Je vais faire avec, comme nous tous, mais qu'a t'il à y gagner?

Pour son dossier, rien.

Pour sa cliente, rien non plus, elle ignore tout de cela et c'est bien normal.

Vis à vis du juge, rien, il l'ignore et s'en moque.

En ce qui me concerne, il y gagne mon inimitié (je sais, il s'en moque) et probablement un certain énervement.

Je serais prête et mon dossier aussi, et le fait que ma soirée soit gâchée et ma vie de famille aussi ne saurait lui apporter quoi que ce soit.

Alors? Nous avons un métier parfois difficile, pourquoi le compliquer par des relations conflictuelles ou désagréables envers des confrères le plus souvent inconnus?

Et si, je sais je rêve, chacun de nous essayais de prendre un (tout) petit moment pour rendre la vie plus douce à tous...

Par brigitte.bogucki le 22/09/07

Cette semaine m'a amené devant 5 juges différents dans 3 tribunaux de la région parisienne. Audiences surchargées, clients énervés ou abattus, juges parfois aimables, souvent impatients que l'on a l'impression d'agacer lorsque l'on plaide plus de 30 secondes.

Mon métier n'est pas de me battre contre la montre de juges submergés par la masse des dossiers mais de faire entendre la voix et les demandes de mes clients, ces êtres humains qui sans cela auraient sans doute l'impression d'être broyés par la machine judiciaire.

Mesdammes, Messieurs les Juges aux affaires familiales, pensez à nos clients qui sont aussi vos justiciables et prenez le temps de l'écoute et de la compassion.

On se sépare, on se déchire, on va voir un avocat en espérant qu'il va savoir vous faire toucher du doigt la réalité de cette famille.

Puis vient l'audience.
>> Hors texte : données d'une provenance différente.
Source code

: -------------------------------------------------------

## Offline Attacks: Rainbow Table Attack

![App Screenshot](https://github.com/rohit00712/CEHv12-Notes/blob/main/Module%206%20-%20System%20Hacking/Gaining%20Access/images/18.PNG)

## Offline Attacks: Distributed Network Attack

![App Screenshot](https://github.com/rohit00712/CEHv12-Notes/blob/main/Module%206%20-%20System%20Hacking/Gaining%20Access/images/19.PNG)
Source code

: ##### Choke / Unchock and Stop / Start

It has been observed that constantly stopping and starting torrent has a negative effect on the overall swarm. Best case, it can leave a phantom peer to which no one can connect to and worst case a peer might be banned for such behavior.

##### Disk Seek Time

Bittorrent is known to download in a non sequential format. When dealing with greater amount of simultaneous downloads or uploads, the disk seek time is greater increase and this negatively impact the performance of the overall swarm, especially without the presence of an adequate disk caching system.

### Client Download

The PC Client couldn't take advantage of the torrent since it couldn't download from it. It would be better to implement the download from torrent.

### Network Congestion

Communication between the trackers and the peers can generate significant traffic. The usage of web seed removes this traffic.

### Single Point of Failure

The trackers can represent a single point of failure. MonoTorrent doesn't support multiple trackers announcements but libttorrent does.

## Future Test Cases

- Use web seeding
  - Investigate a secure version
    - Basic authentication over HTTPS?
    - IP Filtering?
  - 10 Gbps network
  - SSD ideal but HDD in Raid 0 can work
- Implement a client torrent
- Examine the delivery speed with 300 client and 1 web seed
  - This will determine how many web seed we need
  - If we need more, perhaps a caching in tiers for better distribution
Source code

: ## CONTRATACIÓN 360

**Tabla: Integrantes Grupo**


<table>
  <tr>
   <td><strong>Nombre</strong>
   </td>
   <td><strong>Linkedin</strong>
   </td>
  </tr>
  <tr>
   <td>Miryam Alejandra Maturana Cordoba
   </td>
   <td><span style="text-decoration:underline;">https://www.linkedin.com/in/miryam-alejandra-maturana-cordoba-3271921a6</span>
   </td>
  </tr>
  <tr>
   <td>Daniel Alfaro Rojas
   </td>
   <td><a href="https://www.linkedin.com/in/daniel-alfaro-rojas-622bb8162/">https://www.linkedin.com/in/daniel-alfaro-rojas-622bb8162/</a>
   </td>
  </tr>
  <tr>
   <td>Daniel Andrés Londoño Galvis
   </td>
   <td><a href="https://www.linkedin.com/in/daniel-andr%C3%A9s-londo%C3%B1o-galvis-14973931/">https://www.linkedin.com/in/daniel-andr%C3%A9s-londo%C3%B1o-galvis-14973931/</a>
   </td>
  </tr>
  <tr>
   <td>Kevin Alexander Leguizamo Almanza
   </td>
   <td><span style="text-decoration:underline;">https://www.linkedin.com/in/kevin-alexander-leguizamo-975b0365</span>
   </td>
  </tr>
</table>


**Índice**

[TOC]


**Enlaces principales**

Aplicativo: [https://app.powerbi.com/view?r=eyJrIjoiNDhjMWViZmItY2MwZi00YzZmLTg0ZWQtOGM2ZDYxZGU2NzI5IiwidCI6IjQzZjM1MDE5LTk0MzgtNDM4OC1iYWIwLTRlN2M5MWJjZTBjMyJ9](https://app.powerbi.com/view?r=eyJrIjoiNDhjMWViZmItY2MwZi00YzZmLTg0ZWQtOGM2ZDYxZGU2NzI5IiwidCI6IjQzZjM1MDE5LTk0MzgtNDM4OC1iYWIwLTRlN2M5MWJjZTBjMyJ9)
Ils arrivent, parfois de bon matin, dans un état de stress absolu.

Aujourd'hui un inconnu va décider du sort de leurs enfants, sans rien connaître d'eux ni de leur vie familiale.

Alors pensez à eux lorsque vous arrivez en retard et arrêtez de trouver normal la demi-heure ou ils vous ont attendu, sans explication. Ils en sont malades de cette attente.

Vous avez une matinée chargée, c'est certain et votre tribunal manque de personnel. Mais eux, c'est leur vie qu'ils jouent, la prunelle de leurs yeux, leurs enfants. Alors évitez les marques d'impatience.

Repensez à ce jour ou votre fille a été hospitalisée, ou alors que vous étiez dans la chambre, l'infirmière est rentrée avec le médecin, sans même dire bonjour, ils l'ont ausculté, le médecin a donné des ordres et est sorti. Il a été très efficace mais il n'a même pas jugé utile de vous parler, pourtant cela vous aurait rassuré.

Ne faites pas comme lui, écoutez les un peu, ne prenez pas un air blasé et énervé, évitez de les brusquer.

Bien sur, vous n'avez pas besoin de toutes ces informations verbales pour prendre votre décision, évidemment, vous étudierez le dossier.

Et il est normal que vous les canalisiez et gériez votre audience afin qu'elle reste d'une durée acceptable et utile.

Mais sachez faire la part entre l'inutile et l'inhumain.

Etre efficace ne suffit pas à rendre la justice sereinement.